24 February 2010

What does the future look like?

Over the past day or so there was an interesting conversation underneath an article about what advertising agencies will look like in 2015.

The article itself starts by saying "the world of advertising is in flux." True. We can all agree that change is a reality.

The discussion broke out over the subject of analytics. Some people embraced analytics as a valuable tool. On the other hand, one person said "analytics is just another word for bean counter".

In the days of Ye Olde Marketing, my life in large agencies was about strategy and creative. Now it's about strategy, creative and analytics. It's much easier to know which half of my budget is being wasted. (I've written about this here and here.)

Back on analytics, a comment by "Bruce" of Toronto is worth repeating here: "I, too, agree [analytics is important]. The problem will be as it has always been, though: What to measure? Advertising's job usually isn't to sell, as a matter of fact. Usually, advertising's job is to predispose a consumer to buy, with the sale being closed by another more immediate brand experience. Measurement will save this business if it's intelligent, and destroy it if it's nothing more than simplistic scorekeeping."

Bruce, I agree -- that's where the channel-neutral planning comes in. If the only tool we have is traditional advertising, all we can do is predispose a consumer to buy. If we plan the consumer's entire path to purchase, however, we can figure out how to predispose, incite -- and close the sale. The measurement will be clearer, too.

The 19 comments posted as of this writing may not be a scientific sample but they would seem to indicate that analytics is far from ingrained in agency culture today. In the future, it will be.


  1. Steve, like you I'm amused by the comment equating analysts with bean counters. Only a traditional marketer would give an accountant claim to the mantle of chief analyst. In the land of the blind, the one-eyed man is king.

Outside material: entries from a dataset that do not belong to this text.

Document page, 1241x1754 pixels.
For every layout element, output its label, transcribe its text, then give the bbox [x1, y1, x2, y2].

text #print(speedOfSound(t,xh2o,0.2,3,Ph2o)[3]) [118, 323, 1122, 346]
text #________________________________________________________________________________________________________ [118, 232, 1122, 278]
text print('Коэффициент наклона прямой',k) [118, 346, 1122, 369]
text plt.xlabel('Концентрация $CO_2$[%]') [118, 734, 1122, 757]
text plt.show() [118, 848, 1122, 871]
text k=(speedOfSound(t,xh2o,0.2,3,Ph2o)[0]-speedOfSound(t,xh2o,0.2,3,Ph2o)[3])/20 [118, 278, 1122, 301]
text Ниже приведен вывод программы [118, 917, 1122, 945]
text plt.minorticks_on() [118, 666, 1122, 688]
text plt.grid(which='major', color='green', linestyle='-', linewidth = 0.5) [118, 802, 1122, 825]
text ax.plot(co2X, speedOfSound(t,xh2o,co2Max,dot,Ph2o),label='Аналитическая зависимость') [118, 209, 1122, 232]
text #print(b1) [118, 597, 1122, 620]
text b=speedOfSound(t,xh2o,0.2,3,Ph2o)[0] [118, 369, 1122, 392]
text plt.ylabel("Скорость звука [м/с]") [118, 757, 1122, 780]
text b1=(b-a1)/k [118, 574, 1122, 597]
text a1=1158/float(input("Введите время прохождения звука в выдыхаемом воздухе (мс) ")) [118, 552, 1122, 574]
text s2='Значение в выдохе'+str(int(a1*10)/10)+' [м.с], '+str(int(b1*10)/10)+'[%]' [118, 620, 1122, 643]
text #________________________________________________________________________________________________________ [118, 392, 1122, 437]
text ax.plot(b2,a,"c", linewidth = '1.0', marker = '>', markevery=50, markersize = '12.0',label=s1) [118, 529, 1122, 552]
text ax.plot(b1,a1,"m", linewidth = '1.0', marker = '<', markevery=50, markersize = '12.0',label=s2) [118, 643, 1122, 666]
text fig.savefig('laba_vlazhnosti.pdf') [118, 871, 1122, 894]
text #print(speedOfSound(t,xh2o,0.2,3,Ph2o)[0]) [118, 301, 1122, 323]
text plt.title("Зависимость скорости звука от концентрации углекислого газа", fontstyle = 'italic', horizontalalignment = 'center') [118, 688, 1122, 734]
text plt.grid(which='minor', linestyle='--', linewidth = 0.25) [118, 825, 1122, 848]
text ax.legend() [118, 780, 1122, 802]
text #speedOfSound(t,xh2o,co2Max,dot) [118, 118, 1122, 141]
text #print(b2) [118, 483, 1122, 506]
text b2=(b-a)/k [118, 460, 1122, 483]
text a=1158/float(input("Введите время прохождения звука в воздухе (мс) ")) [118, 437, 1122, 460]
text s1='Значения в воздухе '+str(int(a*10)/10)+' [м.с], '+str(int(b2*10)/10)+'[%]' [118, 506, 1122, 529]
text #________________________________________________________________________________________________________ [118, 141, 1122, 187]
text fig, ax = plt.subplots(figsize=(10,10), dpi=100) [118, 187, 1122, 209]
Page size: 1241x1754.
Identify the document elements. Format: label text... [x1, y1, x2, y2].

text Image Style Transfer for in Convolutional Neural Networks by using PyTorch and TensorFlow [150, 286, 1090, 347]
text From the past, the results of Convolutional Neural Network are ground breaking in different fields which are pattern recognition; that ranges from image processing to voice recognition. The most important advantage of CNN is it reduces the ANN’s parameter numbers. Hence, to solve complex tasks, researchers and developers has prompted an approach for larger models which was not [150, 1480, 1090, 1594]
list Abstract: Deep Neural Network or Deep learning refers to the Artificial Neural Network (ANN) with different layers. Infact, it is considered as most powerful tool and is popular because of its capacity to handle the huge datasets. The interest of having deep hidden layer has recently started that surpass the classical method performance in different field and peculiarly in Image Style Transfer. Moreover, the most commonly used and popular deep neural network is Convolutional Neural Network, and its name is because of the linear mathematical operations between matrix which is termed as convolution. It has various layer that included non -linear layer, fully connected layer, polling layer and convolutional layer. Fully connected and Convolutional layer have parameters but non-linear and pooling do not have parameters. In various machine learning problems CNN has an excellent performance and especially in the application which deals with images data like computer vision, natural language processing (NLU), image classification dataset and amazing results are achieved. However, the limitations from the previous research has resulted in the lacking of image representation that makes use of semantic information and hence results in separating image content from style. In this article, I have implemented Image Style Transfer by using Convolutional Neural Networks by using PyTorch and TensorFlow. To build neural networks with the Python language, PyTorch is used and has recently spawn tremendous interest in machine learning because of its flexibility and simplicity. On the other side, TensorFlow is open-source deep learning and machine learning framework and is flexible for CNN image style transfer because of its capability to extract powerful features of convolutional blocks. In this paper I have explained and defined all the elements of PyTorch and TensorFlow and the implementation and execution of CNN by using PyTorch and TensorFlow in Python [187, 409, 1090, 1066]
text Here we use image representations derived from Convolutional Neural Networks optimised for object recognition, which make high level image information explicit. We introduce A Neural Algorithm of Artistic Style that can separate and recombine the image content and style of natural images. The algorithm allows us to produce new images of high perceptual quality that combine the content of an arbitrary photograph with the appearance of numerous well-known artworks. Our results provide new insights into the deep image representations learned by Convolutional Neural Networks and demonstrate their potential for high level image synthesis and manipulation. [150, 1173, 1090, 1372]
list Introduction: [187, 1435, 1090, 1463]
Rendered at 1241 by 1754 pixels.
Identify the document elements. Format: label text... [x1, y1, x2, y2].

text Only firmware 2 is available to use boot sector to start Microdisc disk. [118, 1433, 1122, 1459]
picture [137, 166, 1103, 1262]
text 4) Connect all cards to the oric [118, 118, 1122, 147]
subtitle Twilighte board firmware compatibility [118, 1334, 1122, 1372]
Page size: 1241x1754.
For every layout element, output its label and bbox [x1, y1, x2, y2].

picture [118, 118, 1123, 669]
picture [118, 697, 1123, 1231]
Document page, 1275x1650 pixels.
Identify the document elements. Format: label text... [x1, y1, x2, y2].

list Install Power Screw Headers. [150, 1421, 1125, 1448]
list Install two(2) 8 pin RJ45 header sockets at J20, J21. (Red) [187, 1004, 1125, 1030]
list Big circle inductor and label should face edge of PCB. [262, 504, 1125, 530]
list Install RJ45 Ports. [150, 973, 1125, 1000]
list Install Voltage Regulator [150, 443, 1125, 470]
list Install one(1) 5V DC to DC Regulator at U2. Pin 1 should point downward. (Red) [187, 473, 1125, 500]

    Seriously, how does a discussion about the Future of Big Advertising avoid the question: "Who needs an Agency of Record Anyway?" The Digital Age has brought us disintermediation on an unprecedented scale. Why does an agency give away creative OR research in order to gain the right to buy ad placements, a primarily transactional activity?

    Consulting firms are paid directly for creative and analysis activities. Why aren't ad agencies? As ruthless competitors entering the ad space offer discounts on ad placement fees, the old model begins to break apart and "creatives" become much more focused on cost control and analysis.

  2. Jim, this is an excellent point. Ad agencies lose sight of the value they create for clients. Some don't create value at all; they just run projects. Either way their punishment is the same: commoditization. I will post about this more in the future.

    As for the bean counter comment, I can add this thought: the accountants are the bean counters; the analytics people feed strategy so we can create value.

    Thanks so much for continuing to comment, Jim!

  3. There are days, Steve, that make me feel as if the agency model is beyond hope. Recent events at a number of Chicago agencies reinforce those feelings.

    But then I remember that this is a resilient business that provides an essential service in the working of free enterprise. Over the past 30 years, many of the iconic agency brands have grown into seemingly permanent fixtures.

    However, the business model may not support giant global conglomerate agencies in the coming years.

    Didn't we have this conversation in 1991 as well?!

    Brands need brand managers who need agencies. Let's start there. How brands are managed such that they gain category captaincy and consumer loyalty is indeed undergoing a shift. I believe this shift will continue to roil the agency business for about 15 to 20 years.

    Why? I see the technologies that are driving these successive waves of change in their infancy. We're about 15 years into the Internet marketing era and that's still only two dog years. There's more to come. A lot more.